> WORK TO COMPLETE
Only lines containing the word "worn" belong in the answer; copy each one from the records.

Extracted records:
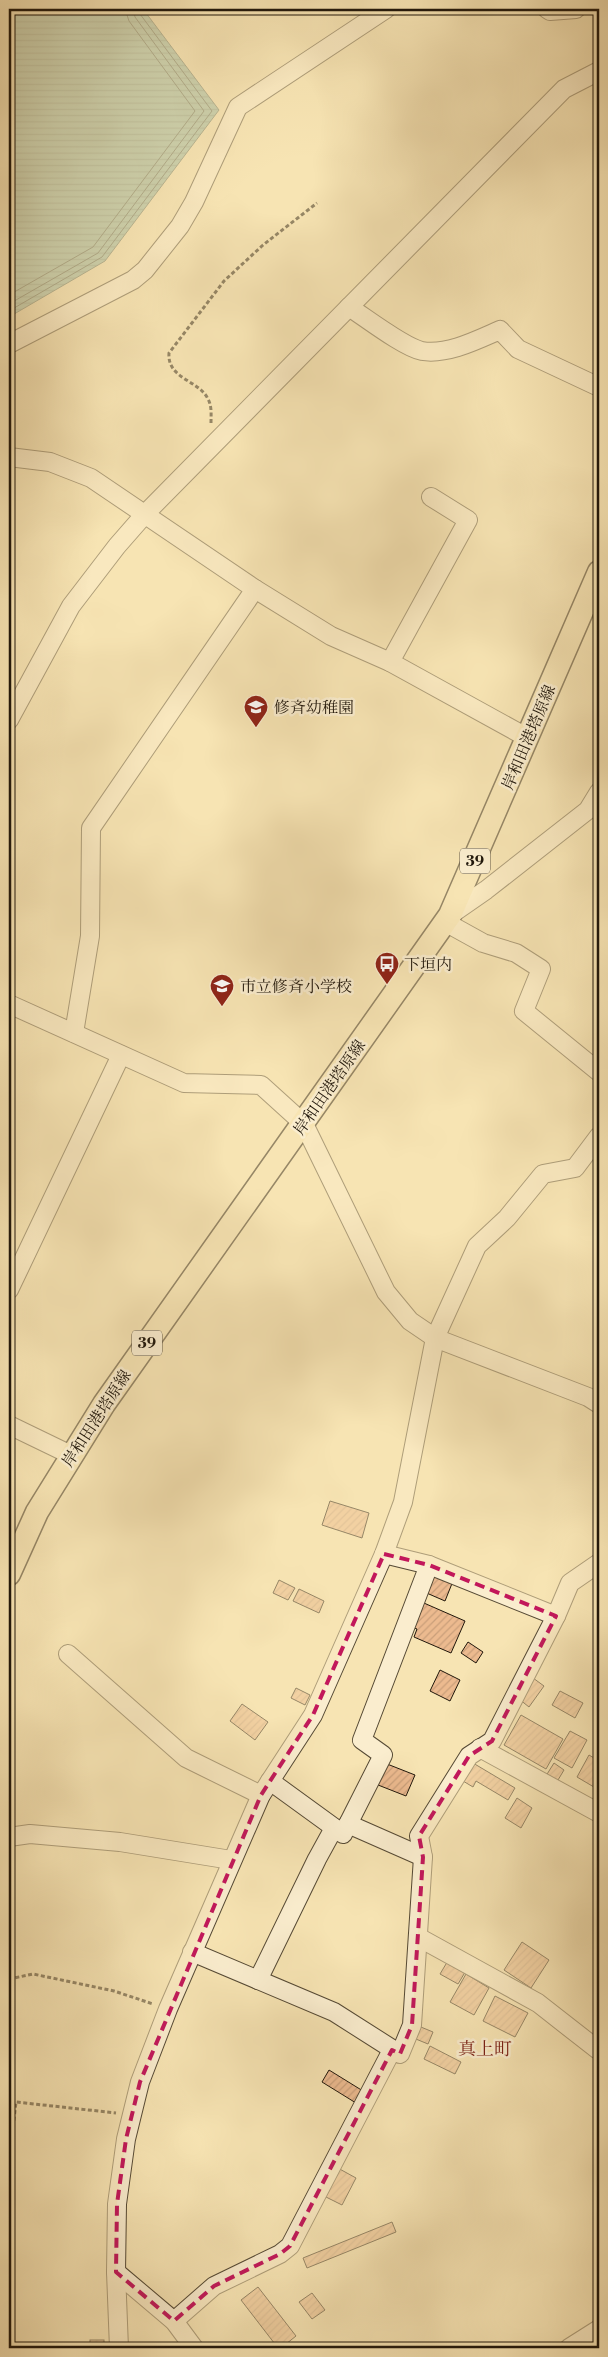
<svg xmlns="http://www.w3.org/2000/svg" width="608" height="2357" font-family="'Libre Bodoni','Noto Serif JP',serif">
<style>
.water{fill:url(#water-rules);stroke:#6c7c6a}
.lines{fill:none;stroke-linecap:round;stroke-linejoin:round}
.shore{stroke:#5f6b5a;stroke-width:1}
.building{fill:url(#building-hatch);stroke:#20170b}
.minor-casing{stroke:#564a35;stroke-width:20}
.major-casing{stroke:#20170b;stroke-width:25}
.path{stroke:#20170b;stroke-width:3;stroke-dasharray:4 2.5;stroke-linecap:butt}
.minor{stroke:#faedce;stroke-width:18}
.major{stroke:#f7e4b3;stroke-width:22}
.marked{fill:none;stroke:#c2185b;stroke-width:4;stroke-dasharray:10 6;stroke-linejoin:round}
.labels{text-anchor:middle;stroke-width:5;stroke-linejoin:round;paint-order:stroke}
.shield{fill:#faedce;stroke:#615746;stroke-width:1}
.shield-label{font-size:15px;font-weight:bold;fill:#20170b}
.poi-label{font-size:16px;fill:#20170b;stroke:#faedce;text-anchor:start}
.street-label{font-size:16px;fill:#20170b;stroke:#faedce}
.neighbourhood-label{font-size:18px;fill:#7a1f14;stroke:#faedce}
</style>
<defs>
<pattern id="water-rules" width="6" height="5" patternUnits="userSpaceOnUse" patternTransform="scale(1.25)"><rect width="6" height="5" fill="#9ebfa9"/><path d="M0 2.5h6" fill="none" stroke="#88a390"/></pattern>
<pattern id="building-hatch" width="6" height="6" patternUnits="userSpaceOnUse" patternTransform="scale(1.25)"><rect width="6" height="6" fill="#ecba8f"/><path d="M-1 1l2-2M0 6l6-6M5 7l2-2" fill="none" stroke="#ca9f7a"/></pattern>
</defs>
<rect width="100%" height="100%" fill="#f7e4b3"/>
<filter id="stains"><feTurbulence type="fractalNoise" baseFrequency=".004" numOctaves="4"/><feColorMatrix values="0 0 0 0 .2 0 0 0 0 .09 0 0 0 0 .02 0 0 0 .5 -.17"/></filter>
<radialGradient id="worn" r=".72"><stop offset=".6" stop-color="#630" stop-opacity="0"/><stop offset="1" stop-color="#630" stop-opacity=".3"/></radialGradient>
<!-- water -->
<polygon class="water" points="9,9 143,9 219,110 105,261 9,317"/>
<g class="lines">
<!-- shore -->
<g class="shore">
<polyline points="9,295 93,247 195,111 129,21 125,9"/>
<polyline points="9,304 98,253 204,111 135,17 133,9"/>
<polyline points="9,311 102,257 212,111 140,14 139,9"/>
</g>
</g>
<!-- building -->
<g class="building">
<polygon points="330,1501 369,1513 362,1538 322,1525"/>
<polygon points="431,1571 453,1581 445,1601 422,1591"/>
<polygon points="279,1580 295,1588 288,1600 273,1593"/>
<polygon points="299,1589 324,1601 319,1613 293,1601"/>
<polygon points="417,1600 465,1621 451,1653 414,1637 417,1629 406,1625"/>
<polygon points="468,1642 483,1652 476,1663 461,1653"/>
<polygon points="440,1670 460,1680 450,1701 430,1691"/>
<polygon points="533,1678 544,1686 529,1707 519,1699"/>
<polygon points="296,1688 310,1695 305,1705 291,1698"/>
<polygon points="560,1691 583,1703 575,1718 552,1705"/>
<polygon points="242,1704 268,1722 255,1740 230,1721"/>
<polygon points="521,1715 563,1739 546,1769 504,1745"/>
<polygon points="570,1731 587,1740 572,1768 554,1758"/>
<polygon points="589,1755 599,1761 599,1790 577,1777"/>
<polygon points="382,1762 415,1775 406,1796 373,1783"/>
<polygon points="473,1763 515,1788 508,1800 476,1781 473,1787 463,1781"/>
<polygon points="554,1763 564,1770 555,1785 544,1779"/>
<polygon points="517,1798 532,1808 521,1828 505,1818"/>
<polygon points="522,1942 549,1960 531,1988 504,1970"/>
<polygon points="449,1959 467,1969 458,1984 440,1974"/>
<polygon points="466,1974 489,1988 474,2015 450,2002"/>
<polygon points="495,1996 528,2013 515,2037 483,2021"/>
<polygon points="416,2025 433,2032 428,2044 411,2037"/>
<polygon points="430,2046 461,2062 455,2074 424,2059"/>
<polygon points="329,2070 363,2091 356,2103 322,2082"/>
<polygon points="336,2167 356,2178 342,2205 322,2195"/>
<polygon points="392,2222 396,2232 307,2268 303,2258"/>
<polygon points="258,2287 296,2336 281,2348 278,2348 241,2300"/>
<polygon points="312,2293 325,2310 312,2319 299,2302"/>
<rect x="90" y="2340" width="14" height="8"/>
</g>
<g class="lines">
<defs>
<g id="minor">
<polyline points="547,9 550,11 576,9"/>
<path d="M349 307C366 318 405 348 422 351 448 355 477 340 500 330L518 349 599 387"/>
<polyline points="9,344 133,280 145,270 180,226 194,202 238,107 386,9"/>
<polyline points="9,457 50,462 91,478 255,589 331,636 390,662 528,738"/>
<polyline points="390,662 468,520 431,497"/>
<polyline points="9,720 71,606 117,546 145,514 564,89 599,71"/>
<polyline points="450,915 486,890 588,810 599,792"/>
<polyline points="445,922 483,943 516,953 541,969 524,1011 599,1072"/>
<polyline points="9,1004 184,1083 261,1085 304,1124 386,1292 410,1321 435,1338 588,1397 599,1404"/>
<polyline points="74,1033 90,936 91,828 255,589"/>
<polyline points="9,1290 121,1055"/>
<polyline points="9,1425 71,1455"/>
<polyline points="384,1554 429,1565 556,1616"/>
<polyline points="68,1654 186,1758 261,1795"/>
<polyline points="480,1748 599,1813"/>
<polyline points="270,1781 343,1834 383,1755 362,1740 429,1565"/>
<polyline points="348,1824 423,1857"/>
<polyline points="9,1837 30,1834 120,1842 231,1860"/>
<polyline points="418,1937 538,2003 598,2050"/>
<polyline points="192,1952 334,2012 400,2054 412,2025 423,1857 419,1836 469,1756 492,1741 556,1616 570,1583 599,1563"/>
<polyline points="258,1980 317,1859 334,1828"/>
<polyline points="116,2272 174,2321 194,2348"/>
<polyline points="174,2321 214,2286 280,2254 290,2246 392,2050"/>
<polyline points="119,2348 116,2272 117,2204 126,2139 140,2082 168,2009 261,1795 313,1715 384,1554 403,1502 435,1338 477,1246 507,1218 543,1174 575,1168 599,1136"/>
<polyline points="569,2348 599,2329"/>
</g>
<polyline id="major" points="9,1574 37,1512 104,1404 450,915 599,572"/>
</defs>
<!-- minor casing -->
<use href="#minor" class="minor-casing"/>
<!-- major casing -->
<use href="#major" class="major-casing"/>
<!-- path -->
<g class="path">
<path d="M211 423C211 415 212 406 208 399 199 380 167 379 169 353L224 281 263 245 317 203"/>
<polyline points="9,1979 33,1974 114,1991 153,2004"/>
<polyline points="9,2137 12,2137 16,2102 116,2113"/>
</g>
<!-- minor -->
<use href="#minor" class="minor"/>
<!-- major -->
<use href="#major" class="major"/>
</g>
<!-- marked area -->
<path d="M0 0H608V2357H0ZM384 1554 429 1565 556 1616 492 1741 469 1756 419 1836 423 1857 412 2025 400 2054 392 2050 290 2246 280 2254 214 2286 174 2321 116 2272 117 2204 126 2139 140 2082 261 1795 313 1715Z" fill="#f7e4b3" fill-opacity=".55" fill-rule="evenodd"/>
<path class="marked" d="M384 1554 429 1565 556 1616 492 1741 469 1756 419 1836 423 1857 412 2025 400 2054 392 2050 290 2246 280 2254 214 2286 174 2321 116 2272 117 2204 126 2139 140 2082 261 1795 313 1715Z"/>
<!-- icons -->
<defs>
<symbol id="school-pin" viewBox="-11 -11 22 30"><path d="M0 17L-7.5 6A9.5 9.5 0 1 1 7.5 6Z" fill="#8f2418" stroke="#faedce"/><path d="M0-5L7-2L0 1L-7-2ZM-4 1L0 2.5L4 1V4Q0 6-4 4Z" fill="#fff"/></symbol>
<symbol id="bus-pin" viewBox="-11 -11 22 30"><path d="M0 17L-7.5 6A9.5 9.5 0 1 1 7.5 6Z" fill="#8f2418" stroke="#faedce"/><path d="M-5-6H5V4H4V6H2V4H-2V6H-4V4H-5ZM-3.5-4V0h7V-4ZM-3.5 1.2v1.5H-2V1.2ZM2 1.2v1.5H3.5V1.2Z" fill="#fff"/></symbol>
</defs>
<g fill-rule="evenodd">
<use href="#school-pin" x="242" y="693" width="28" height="38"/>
<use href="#bus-pin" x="373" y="950" width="28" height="38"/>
<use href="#school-pin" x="208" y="972" width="28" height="38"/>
</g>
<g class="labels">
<!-- shield labels -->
<g class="shield">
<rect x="460" y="848.5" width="30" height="25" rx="4"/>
<rect x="132" y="1330.5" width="30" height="25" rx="4"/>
</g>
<g class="shield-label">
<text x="475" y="866">39</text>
<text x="147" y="1348">39</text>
</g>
<!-- poi labels -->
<g class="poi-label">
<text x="274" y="713">修斉幼稚園</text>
<text x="404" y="970">下垣内</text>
<text x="240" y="992">市立修斉小学校</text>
</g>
<!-- street labels -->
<g class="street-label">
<text transform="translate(528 737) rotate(-67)" y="6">岸和田港塔原線</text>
<text transform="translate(329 1087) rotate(-55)" y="6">岸和田港塔原線</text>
<text transform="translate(96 1418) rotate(-57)" y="6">岸和田港塔原線</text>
</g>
<!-- neighbourhood labels -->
<g class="neighbourhood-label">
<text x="485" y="2055">真上町</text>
</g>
</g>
<!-- margin -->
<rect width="608" height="2357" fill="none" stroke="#f7e4b3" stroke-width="30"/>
<rect x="10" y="10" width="588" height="2337" fill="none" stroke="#20170b" stroke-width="2.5"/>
<rect x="15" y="15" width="578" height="2327" fill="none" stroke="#20170b"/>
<rect width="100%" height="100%" filter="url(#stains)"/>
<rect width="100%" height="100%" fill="url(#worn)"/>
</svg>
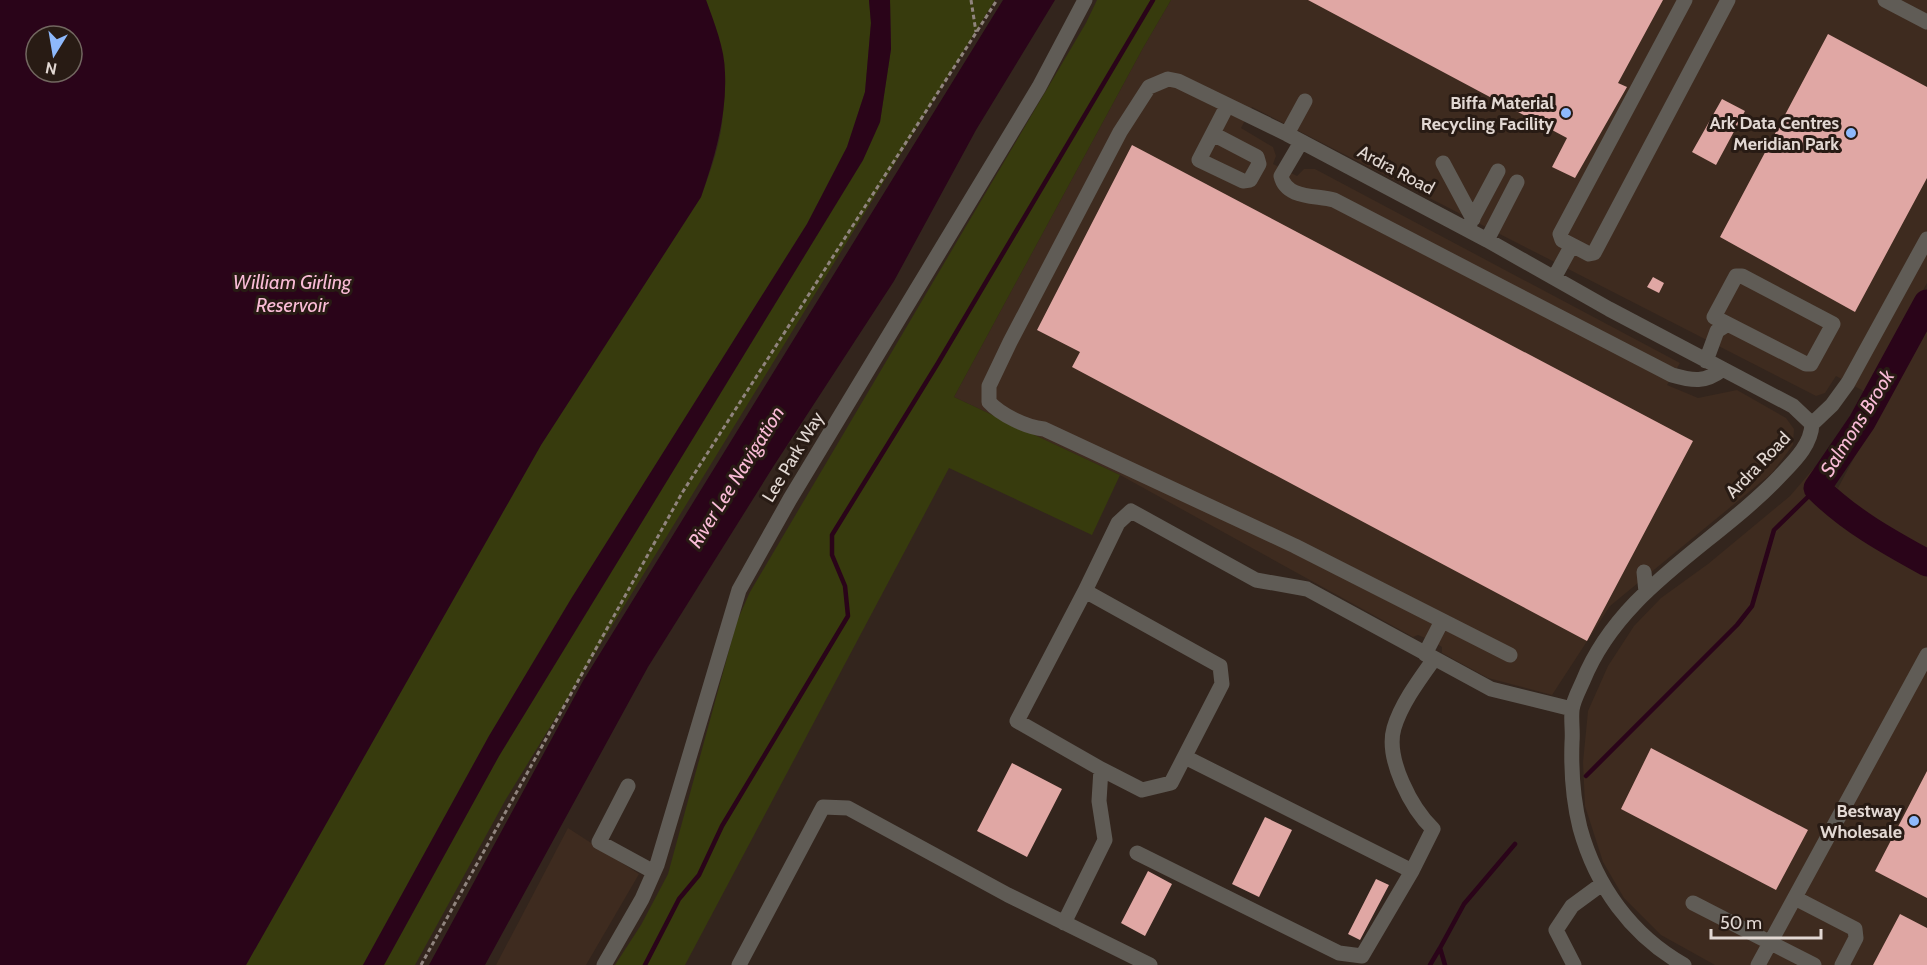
<svg xmlns="http://www.w3.org/2000/svg" width="1927" height="965" font-family="Cabin,sans-serif">
<style>
.built{fill:#3e2b1f}
.green{fill:#373b0d}
.water{fill:#2a0419;fill-rule:evenodd}
.lines{fill:none;stroke-linecap:round;stroke-linejoin:round}
.stream{stroke:#2a0419;stroke-width:4.5}
.river{stroke:#2a0419;stroke-width:27}
.building{fill:#e0a7a4}
.path{stroke:#90847e;stroke-width:3;stroke-dasharray:4.5 3;stroke-linecap:butt}
.minor{stroke:#605c56;stroke-width:15}
.poi-dot{fill:#8eb9fc;stroke:#281b14;stroke-width:2}
.labels{text-anchor:middle;stroke-width:6;stroke-linejoin:round;paint-order:stroke}
.poi-label{font-size:18px;font-weight:bold;fill:#e2d8d3;stroke:#281b14;text-anchor:end}
.street-label{font-size:18px;fill:#e2d8d3;stroke:#281b14}
.water-label{font-size:20px;font-style:italic;fill:#f9bbd6;stroke:#281b14}
</style>
<rect width="100%" height="100%" fill="#33251d"/>
<!-- built -->
<path class="built" d="M1171,0H1927V283L1867,393L1836,376L1825,393L1816,396L1252,107L1241,128L1273,147L1276,156L1273,164L1297,176L1304,169H1315L1680,363L1667,385L1698,398L1737,390L1786,418L1794,429L1793,445L1772,473L1610,606L1552,695L1488,678L1442,653V647L1432,641L1418,635L1413,637L1120,475L954,397L1143,48Z
M1927,321V965H1715L1661,935L1624,898L1603,862L1585,806L1583,762L1588,711L1608,666L1634,626L1661,598L1708,564L1790,496L1814,468L1838,488Z
M568,828L639,874L586,965H496Z"/>
<!-- green -->
<path class="green" d="M706,0H869L871,23L865,92L847,147L807,224L571,599L489,736L363,965H246L541,445L701,197C711,169 722,140 723,111C725,78 717,31 706,0Z
M890,0H995L506,799L415,965H384L499,756L863,160L880,122L891,49Z
M1097,0H1171L1143,48L954,397L1120,475L1092,535L949,468L685,965H615L641,925L668,874L737,621L750,592L1086,23Z"/>
<!-- water -->
<path class="water" d="M0,0H706C714,22 725,49 725,73C727,115 715,157 701,197L541,445L246,965H0ZM36,36H72V72H36Z
M869,0H890L891,49L880,122L863,160L499,756L384,965H363L489,736L571,599L807,224L847,147L865,92L871,23Z
M1003,0H1055L976,130L894,281L773,467L648,667L485,965H429L583,681Z"/>
<g class="lines">
<!-- stream -->
<path class="stream" d="M1586,776L1737,625L1752,606L1774,530L1817,488
M645,965L679,899L699,875L722,826L848,616L845,586L832,555V535L938,363L1153,0
M1430,965L1440,948
M1445,965L1440,948L1464,904L1515,844"/>
<!-- river -->
<path class="river" d="M1927,303L1862,422L1817,488C1849,520 1887,541 1927,563"/>
</g>
<!-- building -->
<path class="building" d="M1308,0H1663L1618,83L1627,87L1575,178L1552,167L1567,138Z
M1828,34L1927,87V178L1855,312L1720,237Z
M1722,99L1745,111L1716,165L1692,152Z
M1132,145L1693,441L1587,641L1072,367L1080,352L1037,330Z
M1653,277L1664,283L1659,293L1647,287Z
M1651,748L1808,830L1776,890L1621,809Z
M1012,763L1062,789L1027,857L977,831Z
M1927,771V898L1875,871Z
M1265,817L1292,830L1259,897L1232,884Z
M1148,871L1172,884L1145,936L1121,923Z
M1376,879L1389,885L1360,940L1348,934Z
M1900,914L1927,928V965H1873Z"/>
<g class="lines">
<!-- path -->
<path class="path" d="M971,0L976,32
M421,965L682,493L997,0"/>
<!-- minor -->
<path class="minor" d="M1685,0L1560,234L1562,240L1589,254L1594,253L1728,0
M1885,0L1927,22
M1213,134L1257,157L1259,164L1250,180L1243,181L1199,160L1227,106
M1287,134L1305,101
M1301,142L1281,176C1286,199 1316,195 1334,200L1672,375C1693,381 1705,383 1723,369
M1443,163L1473,219
M1467,229L1498,171
M1487,240L1517,182
M1736,276H1742L1833,324L1811,364H1806L1714,317Z
M1554,278L1572,245
M1706,361L1717,331L1728,324
M1812,424L1832,405L1848,383L1927,239
M1644,572L1646,592
M1085,591L1017,721L1101,769
M1425,654L1442,621
M1510,655L1295,546L1044,429C1026,427 1001,415 989,402V386L1010,342L1120,132L1149,87L1168,79L1178,81L1287,134L1487,240L1609,309L1793,406L1812,424C1811,446 1793,462 1779,477C1714,545 1620,589 1583,681C1579,690 1573,701 1572,710C1571,721 1573,732 1572,742C1571,771 1573,800 1580,828C1596,886 1631,935 1684,965
M628,786L599,842L654,872
M1137,853L1339,953L1362,956L1412,871L1185,757
M1412,871L1433,829C1412,809 1385,759 1394,728C1401,704 1419,680 1434,659
M1795,898L1855,929L1856,938L1842,965
M1693,903L1814,965
M1064,923L1105,840L1099,801L1101,769L1142,790L1171,783L1222,684L1220,666L1085,591L1118,523L1131,511L1256,580L1307,589L1491,689L1572,709
M604,965L642,899L657,865L739,590L790,499L1039,87L1085,0
M739,965L823,807L848,808L1008,895L1150,965
M1574,965L1556,930L1572,906L1602,884
M1758,965L1927,655"/>
</g>
<!-- markers -->
<g class="poi-dot">
<circle cx="1566" cy="113" r="6"/>
<circle cx="1851" cy="133" r="6"/>
<circle cx="1914" cy="821" r="6"/>
</g>
<g class="labels">
<!-- poi labels -->
<g class="poi-label">
<text x="1554" y="109">Biffa Material<tspan x="1554" dy="21">Recycling Facility</tspan></text>
<text x="1839" y="129">Ark Data Centres<tspan x="1839" dy="21">Meridian Park</tspan></text>
<text x="1902" y="817">Bestway<tspan x="1902" dy="21">Wholesale</tspan></text>
</g>
<!-- street labels -->
<g class="street-label">
<text transform="translate(1396 170) rotate(28)" y="6">Ardra Road</text>
<text transform="translate(793 457) rotate(-59)" y="6">Lee Park Way</text>
<text transform="translate(1758 465) rotate(-46)" y="6">Ardra Road</text>
</g>
<!-- water labels -->
<g class="water-label">
<text x="292" y="289">William Girling<tspan x="292" dy="23">Reservoir</tspan></text>
<text transform="translate(1857 423) rotate(-58)" y="7">Salmons Brook</text>
<text transform="translate(736 477) rotate(-58)" y="7">River Lee Navigation</text>
</g>
</g>
<!-- north arrow -->
<g transform="translate(54 54) rotate(191)"><circle r="28" fill="#281b14" stroke="#726760" stroke-width="1.5"/>
<path d="M0-4.5L10 22L0 15L-10 22Z" fill="#8eb9fc"/>
<text y="-9" font-size="16" font-weight="bold" text-anchor="middle" fill="#e2d8d3">N</text>
</g>
<!-- scale -->
<path d="M1711 929v9h110v-9" fill="none" stroke="#e2d8d3" stroke-width="3"/>
<text x="1720" y="929" font-size="18" fill="#e2d8d3" stroke="#281b14" stroke-width="4.5" paint-order="stroke">50 m</text>
</svg>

> FINAL ANSWER
<radialGradient id="worn" r=".72"><stop offset=".6" stop-color="#630" stop-opacity="0"/><stop offset="1" stop-color="#630" stop-opacity=".3"/></radialGradient>
<rect width="100%" height="100%" fill="url(#worn)"/>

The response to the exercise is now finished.